Rollback steps - steps to be taken in the event of a need to rollback this change

Estimated Time to Complete (mins) - 8 hours

  • make sure it's not inside of the PCL time window.

  • go to your local chef-repo working directory and execute:

    knife ssh -afqdn 'roles:gitlab-runner-gsrm OR roles:org-ci-base-runner OR roles:gitlab-runner-prm' -- 'sudo -i /root/runner_upgrade.sh stop_chef'
    knife ssh -afqdn 'roles:gitlab-runner-gsrm OR roles:org-ci-base-runner OR roles:gitlab-runner-prm' -- 'sudo -i systemctl is-active chef-client'
    git checkout master && git pull
    git checkout -b rollback-update-runners-to-13-10-0-rc1
  • update version for gsrm

    $EDITOR roles/gitlab-runner-gsrm.json

    In the role definition prepare the gitlab-runner entry:

    "override_attributes": {
      "cookbook-gitlab-runner": {
        "gitlab-runner": {
          "repository": "unstable",
          "version": "13.9.0-rc1"
        }
      }
    }
  • update version for prm

    $EDITOR roles/gitlab-runner-prm.json

    In the role definition prepare the gitlab-runner entry:

    "override_attributes": {
      "cookbook-gitlab-runner": {
        "gitlab-runner": {
          "repository": "unstable",
          "version": "13.9.0-rc1"
        }
      }
    }
  • update version for org-ci

    $EDITOR roles/org-ci-base-runner.json

    In the role definition prepare the gitlab-runner entry:

    "cookbook-gitlab-runner": {
      "gitlab-runner": {
        "repository": "unstable",
        "version": "13.9.0-rc1"
       }
    }
  • git add roles/gitlab-runner-prm.json roles/gitlab-runner-gsrm.json roles/org-ci-base-runner.json && git commit -m "Update runners to v13.10.0-rc1"

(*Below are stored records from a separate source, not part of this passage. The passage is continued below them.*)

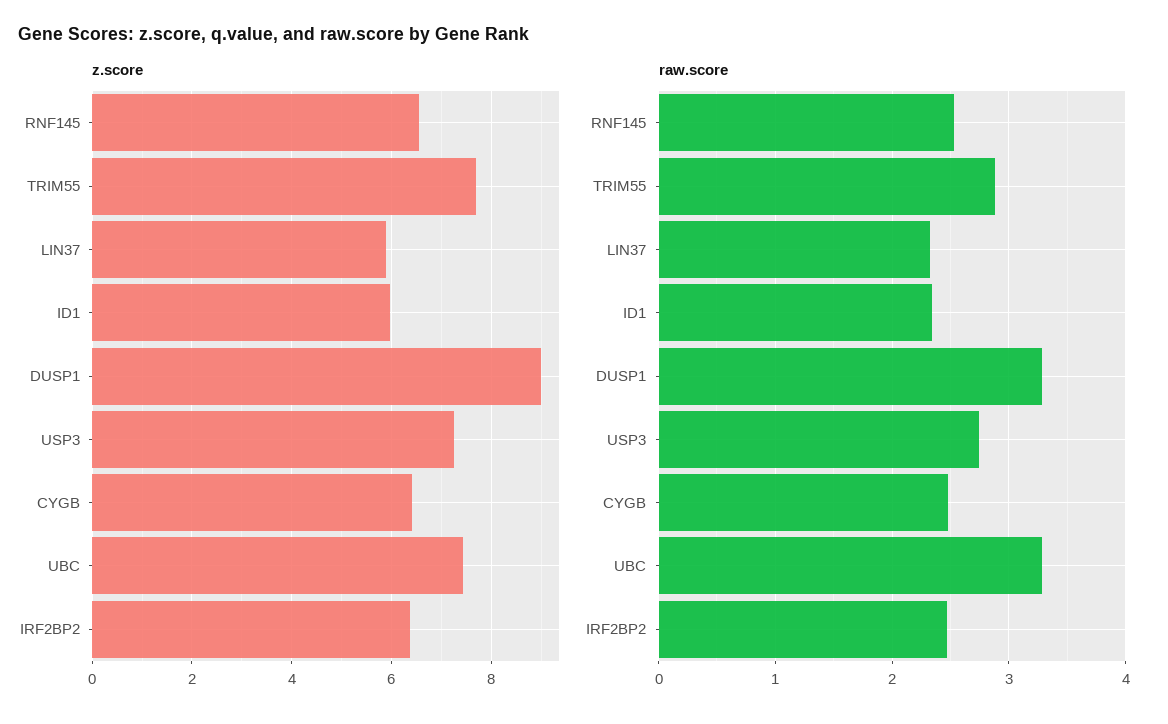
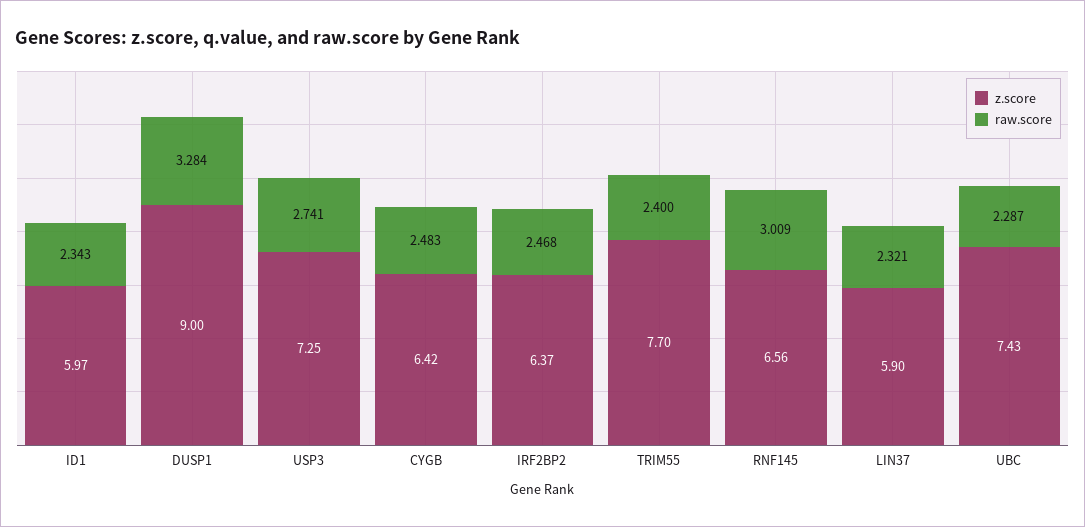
raw.score, RNF145: 2.5 -> 3.009
raw.score, TRIM55: 2.9 -> 2.4
raw.score, UBC: 3.3 -> 2.287

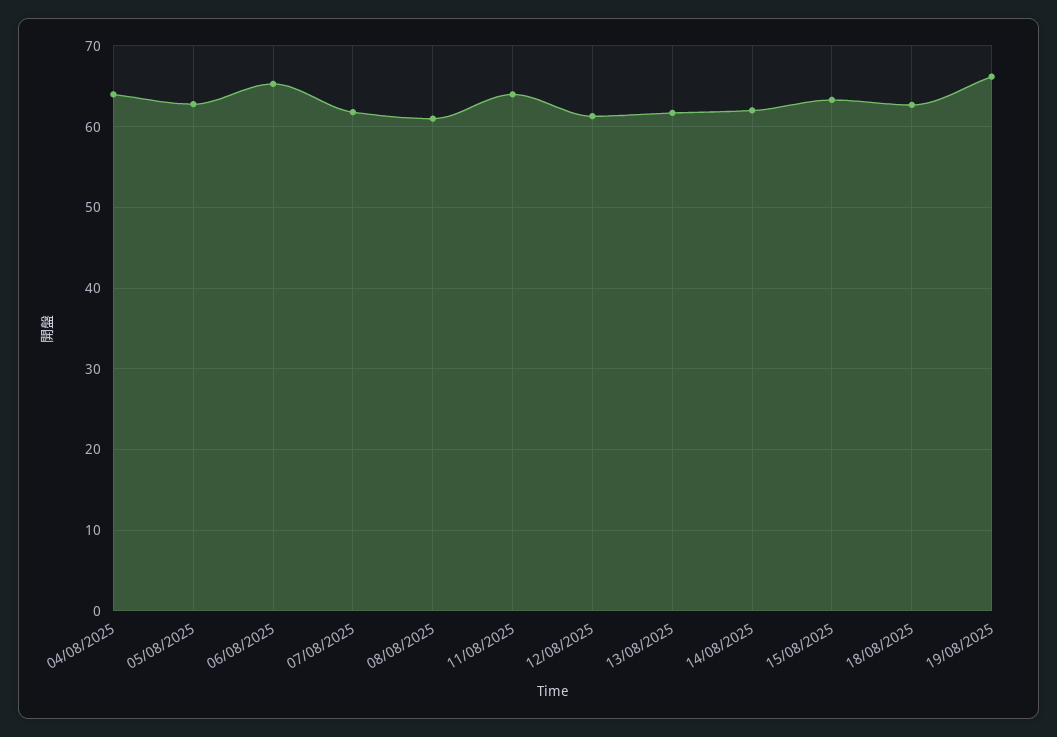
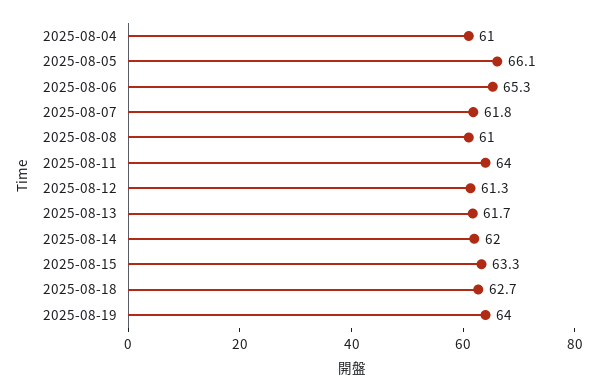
04/08/2025: 64 -> 61
05/08/2025: 63 -> 66.1
19/08/2025: 66 -> 64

  • git push -u origin rollback-update-runners-to-13-10-0-rc1

  • after pushing the branch, create and manage to merge the chef-repo MR

  • check the production_dry_run job if it tries to update only the changed role

  • start the manual apply to prod job

  • after the job is finished execute (we're not touching prmX - they are already updated):

    knife ssh -C1 -afqdn 'roles:gitlab-runner-prm' -- 'sudo -i /root/runner_upgrade.sh' &
    knife ssh -C1 -afqdn 'roles:gitlab-runner-gsrm' -- 'sudo -i /root/runner_upgrade.sh' &
    knife ssh -C1 -afqdn 'roles:org-ci-base-runner' -- 'sudo  -i /root/runner_upgrade.sh' &
    time wait

Monitoring

Key metrics to observe

Summary of infrastructure changes

  • [ ] Does this change introduce new compute instances?
  • [ ] Does this change re-size any existing compute instances?
  • [ ] Does this change introduce any additional usage of tooling like Elastic Search, CDNs, Cloudflare, etc?

Summary of the above

Changes checklist

  • This issue has a criticality label (e.g. C1, C2, C3, C4) and a change-type label (e.g. changeunscheduled, changescheduled) based on the Change Management Criticalities.
  • This issue has the change technician as the assignee.
  • Pre-Change, Change, Post-Change, and Rollback steps and have been filled out and reviewed.
  • Necessary approvals have been completed based on the Change Management Workflow.
  • Change has been tested in staging and results noted in a comment on this issue.
  • A dry-run has been conducted and results noted in a comment on this issue.
  • SRE on-call has been informed prior to change being rolled out. (In #production channel, mention @sre-oncall and this issue and await their acknowledgement.)
  • There are currently no active incidents.